**EXERCISE REQUIREMENTS:**
Put the lines of the material into a Markdown table with the columns No. and Line. Include every line from the start of the material through the line that contains "picture [0, 1022, 778, 1241]", both ends included, and leave out blank lines.

=== PROVIDED RECORDS ===

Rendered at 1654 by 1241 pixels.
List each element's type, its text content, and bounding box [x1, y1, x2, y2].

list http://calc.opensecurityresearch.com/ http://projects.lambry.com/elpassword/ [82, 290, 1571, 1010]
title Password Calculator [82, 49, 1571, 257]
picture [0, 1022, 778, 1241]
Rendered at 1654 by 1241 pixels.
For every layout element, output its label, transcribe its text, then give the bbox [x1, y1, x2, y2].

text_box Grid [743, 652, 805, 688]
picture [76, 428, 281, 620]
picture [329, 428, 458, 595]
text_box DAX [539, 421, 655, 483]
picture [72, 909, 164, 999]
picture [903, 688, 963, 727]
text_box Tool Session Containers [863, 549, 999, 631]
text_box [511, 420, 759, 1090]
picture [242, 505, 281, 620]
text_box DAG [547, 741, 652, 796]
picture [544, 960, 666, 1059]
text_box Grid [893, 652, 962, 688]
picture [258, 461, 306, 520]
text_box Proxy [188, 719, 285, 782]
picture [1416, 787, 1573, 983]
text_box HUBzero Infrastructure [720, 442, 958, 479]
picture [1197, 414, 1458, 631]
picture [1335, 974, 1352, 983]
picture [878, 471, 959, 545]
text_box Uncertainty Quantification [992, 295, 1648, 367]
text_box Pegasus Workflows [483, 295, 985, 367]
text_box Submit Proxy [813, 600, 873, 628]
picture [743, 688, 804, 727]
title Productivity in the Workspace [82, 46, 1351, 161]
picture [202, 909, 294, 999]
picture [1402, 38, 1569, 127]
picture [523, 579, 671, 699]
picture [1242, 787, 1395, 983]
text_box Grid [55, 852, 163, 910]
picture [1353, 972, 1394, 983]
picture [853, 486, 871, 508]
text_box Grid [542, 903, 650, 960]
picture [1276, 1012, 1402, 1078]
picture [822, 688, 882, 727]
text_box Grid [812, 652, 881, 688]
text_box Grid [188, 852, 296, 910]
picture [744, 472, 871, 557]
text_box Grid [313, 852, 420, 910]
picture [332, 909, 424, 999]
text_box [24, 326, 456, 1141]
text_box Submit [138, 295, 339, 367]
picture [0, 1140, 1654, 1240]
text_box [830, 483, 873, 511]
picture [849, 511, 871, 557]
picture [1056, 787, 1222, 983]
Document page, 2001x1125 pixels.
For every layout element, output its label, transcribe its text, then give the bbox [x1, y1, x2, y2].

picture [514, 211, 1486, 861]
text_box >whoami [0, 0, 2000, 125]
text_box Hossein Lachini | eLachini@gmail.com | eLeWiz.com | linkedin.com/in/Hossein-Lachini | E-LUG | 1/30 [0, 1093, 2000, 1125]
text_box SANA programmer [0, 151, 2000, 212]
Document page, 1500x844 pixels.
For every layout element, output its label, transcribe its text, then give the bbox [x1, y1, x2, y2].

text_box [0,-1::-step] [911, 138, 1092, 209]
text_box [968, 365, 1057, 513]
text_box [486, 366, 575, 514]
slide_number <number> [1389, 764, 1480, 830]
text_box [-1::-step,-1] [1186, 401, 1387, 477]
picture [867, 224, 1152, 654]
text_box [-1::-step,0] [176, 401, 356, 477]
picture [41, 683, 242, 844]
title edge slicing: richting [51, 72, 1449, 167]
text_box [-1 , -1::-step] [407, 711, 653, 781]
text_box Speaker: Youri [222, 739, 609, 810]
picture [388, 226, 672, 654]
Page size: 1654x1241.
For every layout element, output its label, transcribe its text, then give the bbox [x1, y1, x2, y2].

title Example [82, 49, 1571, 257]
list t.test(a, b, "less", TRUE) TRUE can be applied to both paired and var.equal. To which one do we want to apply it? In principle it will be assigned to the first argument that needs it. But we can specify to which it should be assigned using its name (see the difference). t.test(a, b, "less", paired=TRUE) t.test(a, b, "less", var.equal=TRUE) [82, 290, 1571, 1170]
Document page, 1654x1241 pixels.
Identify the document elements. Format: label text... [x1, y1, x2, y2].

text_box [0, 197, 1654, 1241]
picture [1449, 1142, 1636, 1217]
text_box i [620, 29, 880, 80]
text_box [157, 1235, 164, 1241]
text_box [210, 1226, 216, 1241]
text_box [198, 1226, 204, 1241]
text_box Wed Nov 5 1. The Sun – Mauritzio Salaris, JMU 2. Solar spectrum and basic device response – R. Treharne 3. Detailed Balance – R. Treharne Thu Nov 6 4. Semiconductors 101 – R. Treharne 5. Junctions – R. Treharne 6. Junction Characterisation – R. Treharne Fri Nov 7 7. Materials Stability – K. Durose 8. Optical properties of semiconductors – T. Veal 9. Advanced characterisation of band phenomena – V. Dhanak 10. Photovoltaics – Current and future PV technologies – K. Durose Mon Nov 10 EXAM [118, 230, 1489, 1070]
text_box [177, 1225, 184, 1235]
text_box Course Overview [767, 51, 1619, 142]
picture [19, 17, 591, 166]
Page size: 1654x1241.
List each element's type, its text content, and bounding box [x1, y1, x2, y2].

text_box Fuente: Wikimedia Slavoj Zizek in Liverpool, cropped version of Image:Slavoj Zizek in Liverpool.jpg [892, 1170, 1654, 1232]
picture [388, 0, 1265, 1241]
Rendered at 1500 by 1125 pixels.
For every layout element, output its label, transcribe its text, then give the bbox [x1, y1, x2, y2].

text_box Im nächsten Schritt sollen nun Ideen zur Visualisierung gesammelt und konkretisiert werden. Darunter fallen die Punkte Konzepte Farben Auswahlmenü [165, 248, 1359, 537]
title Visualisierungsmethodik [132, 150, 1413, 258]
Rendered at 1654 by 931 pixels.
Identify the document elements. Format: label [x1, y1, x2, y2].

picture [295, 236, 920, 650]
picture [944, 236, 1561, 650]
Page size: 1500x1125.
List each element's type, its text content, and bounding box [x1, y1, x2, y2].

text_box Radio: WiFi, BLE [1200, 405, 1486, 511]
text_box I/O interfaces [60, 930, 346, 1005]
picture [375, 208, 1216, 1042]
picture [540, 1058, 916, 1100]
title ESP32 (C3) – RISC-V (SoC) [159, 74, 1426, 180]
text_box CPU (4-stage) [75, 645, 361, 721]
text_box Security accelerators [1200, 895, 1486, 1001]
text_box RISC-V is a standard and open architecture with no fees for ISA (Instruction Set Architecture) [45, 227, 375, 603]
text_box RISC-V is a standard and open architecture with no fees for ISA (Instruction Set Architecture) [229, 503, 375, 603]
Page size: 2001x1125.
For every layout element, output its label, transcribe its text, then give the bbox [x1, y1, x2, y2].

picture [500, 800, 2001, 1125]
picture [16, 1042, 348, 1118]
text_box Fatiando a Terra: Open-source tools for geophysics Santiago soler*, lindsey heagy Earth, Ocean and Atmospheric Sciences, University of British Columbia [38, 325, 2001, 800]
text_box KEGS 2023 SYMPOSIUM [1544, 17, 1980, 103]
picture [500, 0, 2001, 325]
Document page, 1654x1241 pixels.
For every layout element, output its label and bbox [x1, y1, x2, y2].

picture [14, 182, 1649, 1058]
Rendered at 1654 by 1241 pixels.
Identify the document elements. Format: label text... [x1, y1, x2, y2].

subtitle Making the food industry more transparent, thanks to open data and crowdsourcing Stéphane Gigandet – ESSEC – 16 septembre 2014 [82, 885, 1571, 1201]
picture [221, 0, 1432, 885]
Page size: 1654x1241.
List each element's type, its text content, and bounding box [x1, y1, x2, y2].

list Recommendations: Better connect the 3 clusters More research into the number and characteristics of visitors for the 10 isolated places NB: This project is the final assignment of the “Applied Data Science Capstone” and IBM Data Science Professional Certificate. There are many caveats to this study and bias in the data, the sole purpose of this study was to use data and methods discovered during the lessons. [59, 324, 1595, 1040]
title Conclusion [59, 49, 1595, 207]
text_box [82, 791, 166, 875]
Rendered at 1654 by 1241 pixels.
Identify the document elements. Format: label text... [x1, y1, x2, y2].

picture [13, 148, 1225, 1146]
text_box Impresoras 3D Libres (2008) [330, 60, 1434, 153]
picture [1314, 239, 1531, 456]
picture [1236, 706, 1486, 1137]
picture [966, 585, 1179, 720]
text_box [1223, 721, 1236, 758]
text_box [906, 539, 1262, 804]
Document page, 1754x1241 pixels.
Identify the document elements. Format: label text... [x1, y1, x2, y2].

===

**FINAL RESULT:**
| No. | Line |
|---|---|
| 1 | Rendered at 1654 by 1241 pixels. |
| 2 | List each element's type, its text content, and bounding box [x1, y1, x2, y2]. |
| 3 | list http://calc.opensecurityresearch.com/ http://projects.lambry.com/elpassword/ [82, 290, 1571, 1010] |
| 4 | title Password Calculator [82, 49, 1571, 257] |
| 5 | picture [0, 1022, 778, 1241] |